Science and technology
The Act provides $1.1 billion for research, development, and deployment of innovative technologies, including those proposed by universities, national laboratories, not-for-profit organizations, and private companies. The agreement recognizes the availability of diverse technologies to protect our homeland; funds will be used to test technologies, determine their applicability to homeland security requirements, and transition these technologies for use by federal, state and local officials. Specifically, the bill includes:
- $558 million to develop radiological, nuclear, chemical, biological, and high explosives countermeasures;
- $76 million for rapid development and prototyping of homeland security technologies;
- $61 million for research, development, and testing of antimissile devices for commercial aircraft;
- $16 million for container security research;
- $65 million for bio-surveillance activities, including the use of sensors to detect aerosolized bio-threats in large metropolitan areas; and
- $70 million for university-based centers of excellence.
The Act significantly enhances the Information Analysis and Infrastructure Protection (IAIP) Directorate’s ongoing work to protect critical infrastructure and key assets, providing a total of $855 million in fiscal year 2005. It supports ongoing efforts to complete an inventory of critical infrastructures by the end of the year; the development of secure communications systems with federal, state and local entities; and on-going work with the private sector to implement protective measures.

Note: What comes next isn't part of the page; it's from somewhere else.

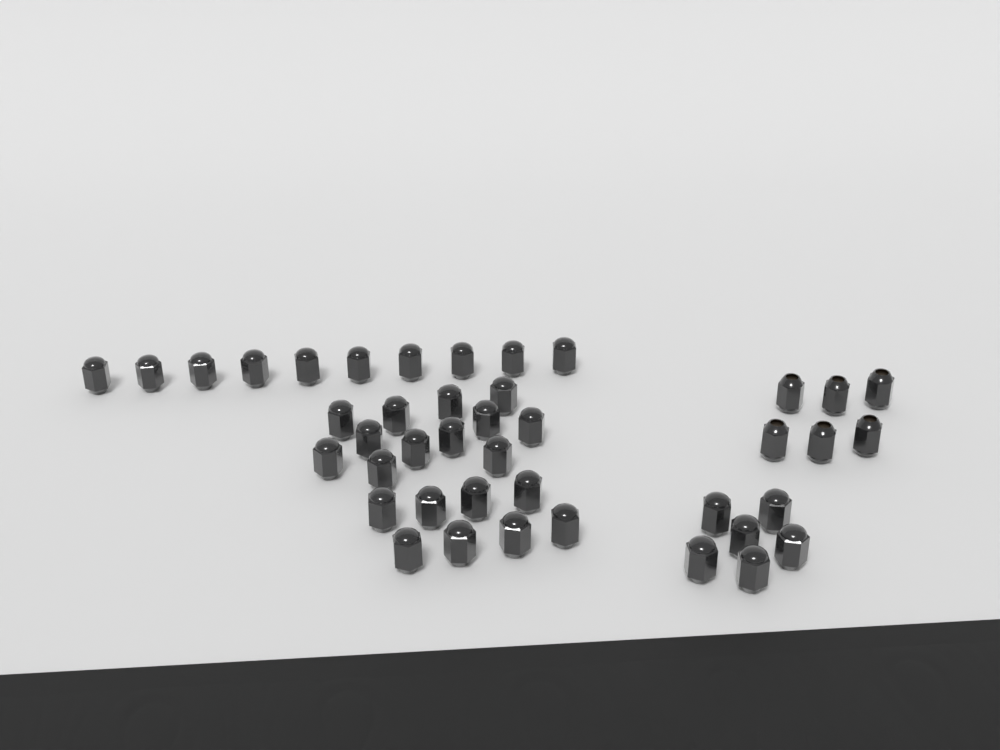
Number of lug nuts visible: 42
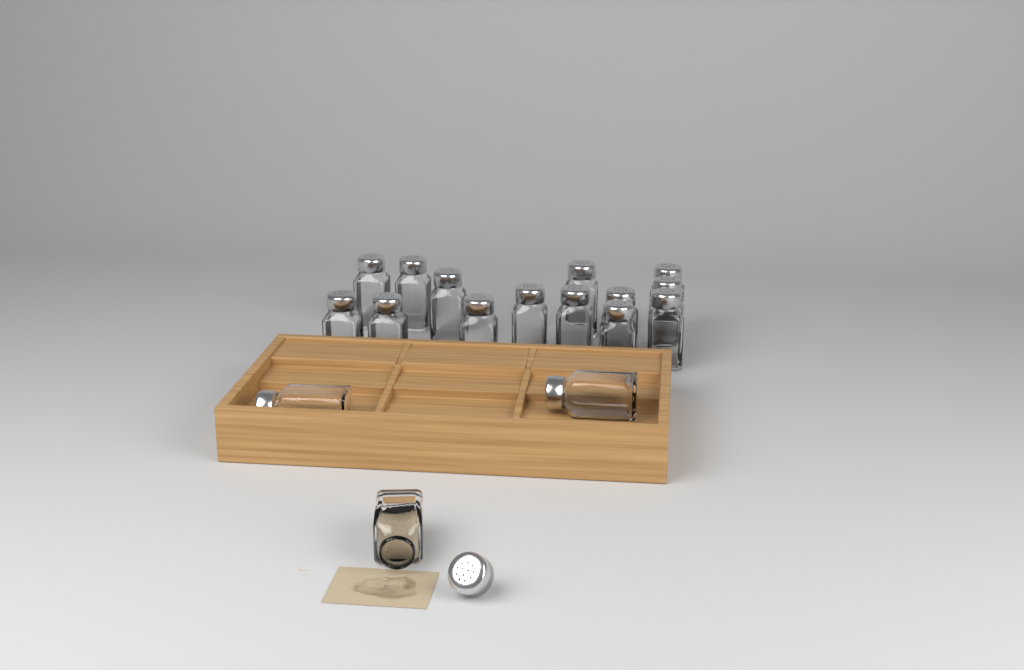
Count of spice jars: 17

The Act includes:
- $191.6 million for protective actions, including $22.9 million to place protective security advisors and teams in geographical areas with high concentrations of critical infrastructure;
- $11 million to identify and characterize potential bio-terrorist attacks;
- $67.4 million for cyber-security; and
- $35 million for the Homeland Security Operations Center, including $10 million for secure communications with state and local governments.

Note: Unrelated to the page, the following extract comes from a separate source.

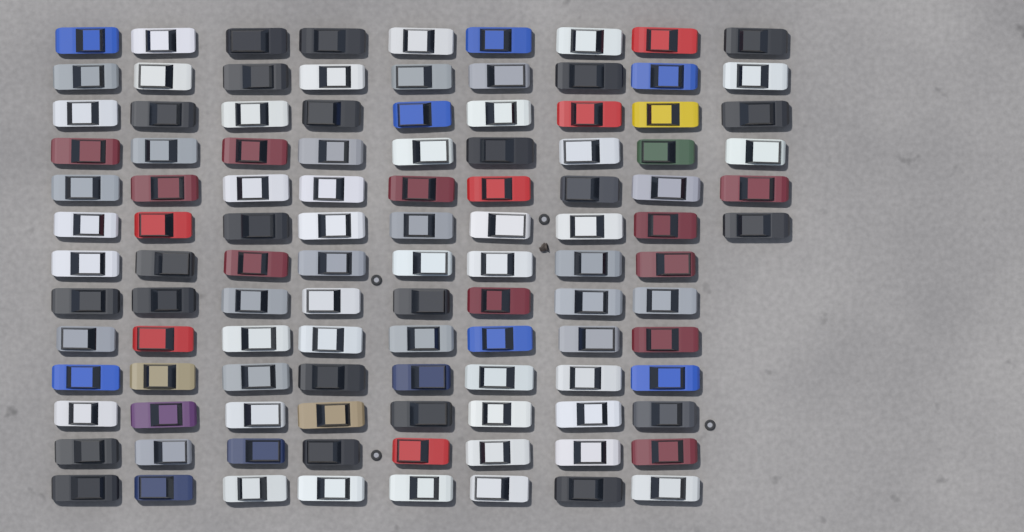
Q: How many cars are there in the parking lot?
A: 110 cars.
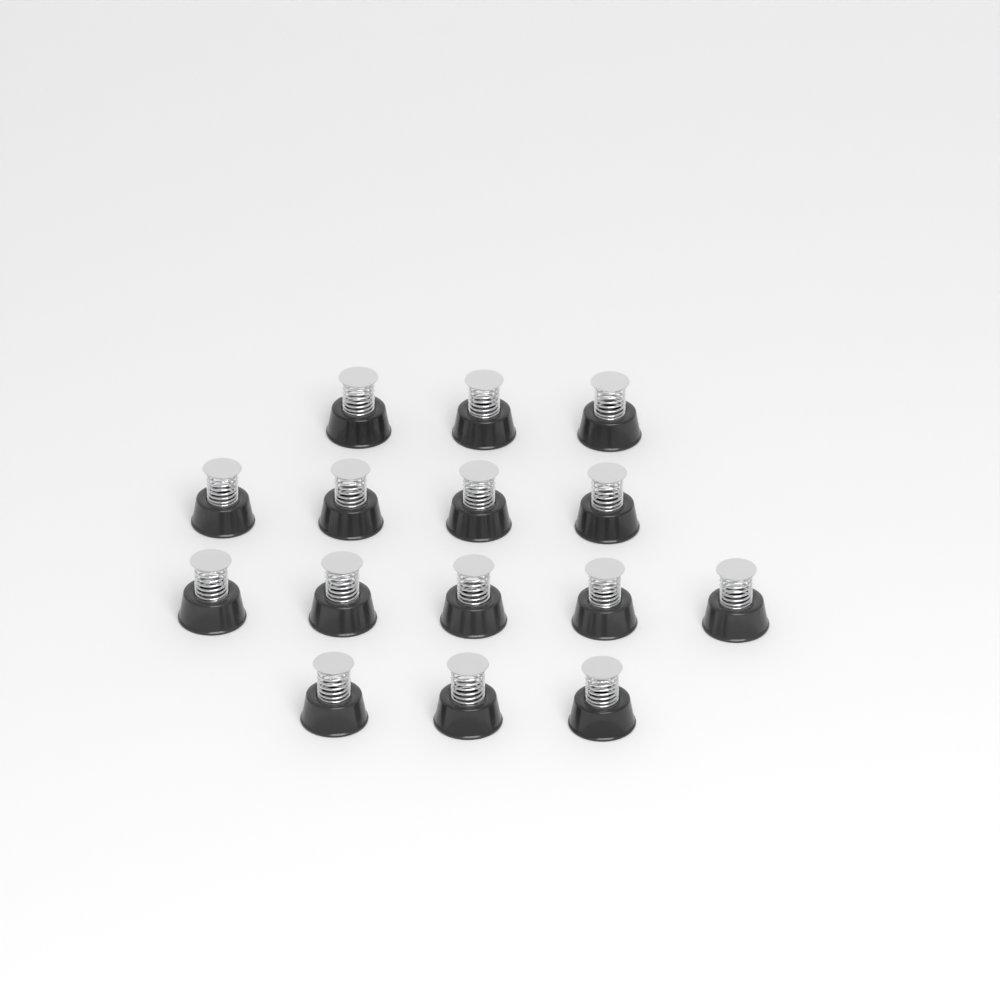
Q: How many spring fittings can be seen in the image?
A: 15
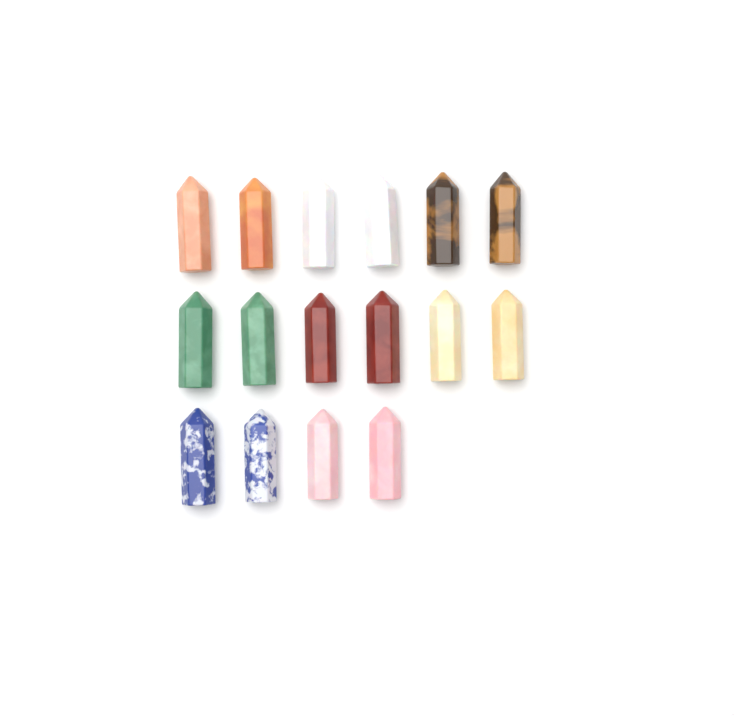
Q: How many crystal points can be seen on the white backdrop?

Traditional missions such as immigration, disaster mitigation and relief, drug interdiction, law enforcement, maritime safety and security, and trade
- $828 million to modernize border, customs, and immigration information technology, including $340 million for the US-VISIT program and $322 million for the Automated Commercial Environment;
- $2.9 billion for traditional Coast Guard operating activities, including maritime safety, drug interdiction, and fisheries, environmental, and humanitarian missions;
- $1.2 billion for the US Secret Service;
- $2 billion for disaster relief;
- $31.7 million to enforce laws related to forced child labor, intellectual property rights, and textile trans-shipment;
- $7.1 million to support investigations related to missing and exploited children; and
- $1.7 billion for immigration services, including $1.6 billion in fee supported activities.
- Includes bill language regarding air cargo security screening and inspections, requiring inspections to triple during the fiscal year;
- Includes bill language prohibiting the use of funds to deploy or implement Secure Flight/CAPPS II until certain conditions are met;
- Maintains a cap of 45,000 for TSA passenger screeners;
- Amends the Homeland Security Act with regard to contracts with foreign incorporated entities; and
- Includes a provision prohibiting the use of funds for processing or approving a competition under OMB Circular A-76 unless certain conditions are met.